The word is out: Hebrew College-affiliated authors won big at the 54th annual National Jewish Book Awards, held December 1 at the Center for Jewish History in New York City.
Leading the pack was Brandeis University Professor Jonathan Sarna
P'70, BHL'74, who received the Everett Family Foundation Jewish Book of the Year Award for
American Judaism (Yale University Press, 2004). The publication this comprehensive history coincided with the 350th anniversary of the American Jewish community.
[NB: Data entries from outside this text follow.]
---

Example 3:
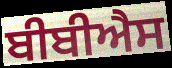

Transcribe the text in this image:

ਬੀਬੀਐਸ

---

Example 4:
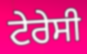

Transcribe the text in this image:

ਟੇਰੇਸੀ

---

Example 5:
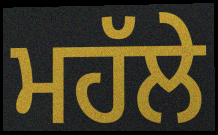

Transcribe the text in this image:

ਮਹੱਲੇ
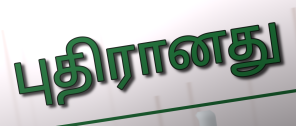
புதிரானது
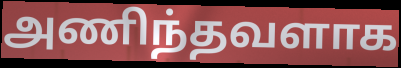
அணிந்தவளாக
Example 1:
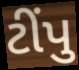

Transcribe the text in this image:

ટીંપુ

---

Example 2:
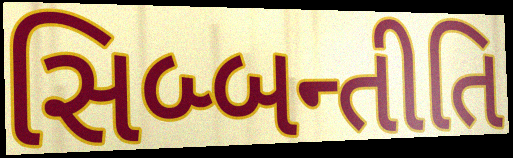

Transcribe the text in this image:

સિબ્બન્તીતિ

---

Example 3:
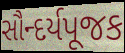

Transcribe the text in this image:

સૌન્દર્યપૂજક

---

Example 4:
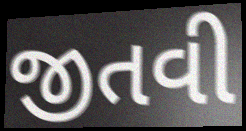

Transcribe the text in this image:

જીતવી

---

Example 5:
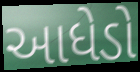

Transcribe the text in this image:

આધેડો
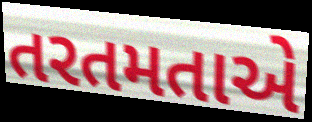
તરતમતાએ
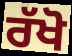
ਰੱਖੋ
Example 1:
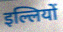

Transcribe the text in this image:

इल्लियों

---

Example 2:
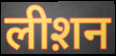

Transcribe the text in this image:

लीश़न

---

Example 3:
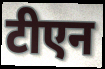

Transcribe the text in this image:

टीएन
Top honors in the Scholarship category went to longtime Me'ah Bible studies teacher and Brandeis University professor Marc Brettler and Adele Berlin, who co-edited
The Jewish Study Bible (Oxford University Press, 2003). Inspired in part by Brettler's experience teaching Me'ah, the book presents accessible commentary by biblical scholars. Michael Fishbane,
P'60, BJEd'64, University of Chicago Nathan Cummings Professor, editor.
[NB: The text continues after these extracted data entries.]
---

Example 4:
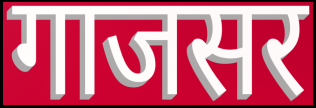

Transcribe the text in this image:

गाजसर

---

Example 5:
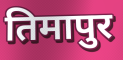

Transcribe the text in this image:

तिमापुर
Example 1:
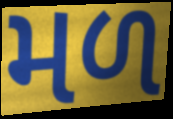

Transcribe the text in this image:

મળ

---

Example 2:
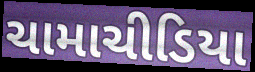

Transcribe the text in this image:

ચામાચીડિયા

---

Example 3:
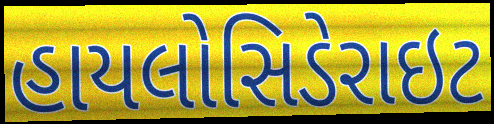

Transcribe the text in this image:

હાયલોસિડેરાઇટ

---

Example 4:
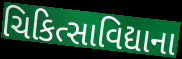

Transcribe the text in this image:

ચિકિત્સાવિદ્યાના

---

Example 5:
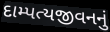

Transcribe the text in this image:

દામ્પત્યજીવનનું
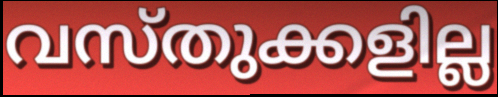
വസ്തുക്കളില്ല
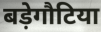
बड़ेगौटिया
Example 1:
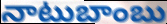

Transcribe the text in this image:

నాటుబాంబు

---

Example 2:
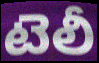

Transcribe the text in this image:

టెలీ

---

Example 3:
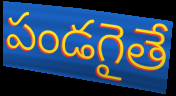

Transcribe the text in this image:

పండగైతే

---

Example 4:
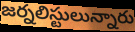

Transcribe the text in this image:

జర్నలిస్టులున్నారు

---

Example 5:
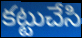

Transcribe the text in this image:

కట్టుచేసి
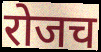
रोजच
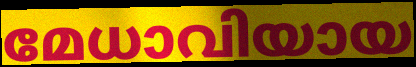
മേധാവിയായ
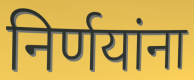
निर्णयांना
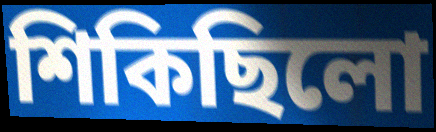
শিকিছিলো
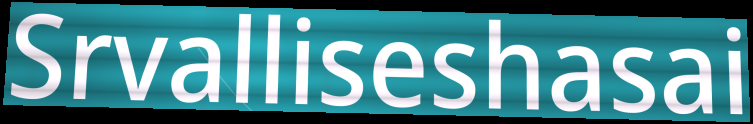
Srvalliseshasai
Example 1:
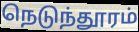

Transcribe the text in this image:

நெடுந்தூரம்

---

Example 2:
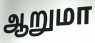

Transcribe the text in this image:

ஆறுமா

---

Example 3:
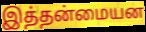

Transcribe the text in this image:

இத்தன்மையன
The winning book in the Modern Jewish Thought and Experience category, Daniel C. Matt's
The Zohar: Pritzker edition, Vol. 1 (Stanford University Press, 2003), includes an introduction penned by Dr. Arthur Green, dean of the Rabbinical School. Other Hebrew College-affiliated finalists were Ehud Luz, visiting professor of Jewish thought, for
Wrestling With an Angel: Power, Morality, and Jewish Identity (Yale University Press, 2003), and fiction writer Joan Leegant, instructor in the Jewish Women's Studies Initiative of the Adult Learning Collaborative of Hebrew College and CJP, for
An Hour in Paradise (W.W. Norton & Company, 2003).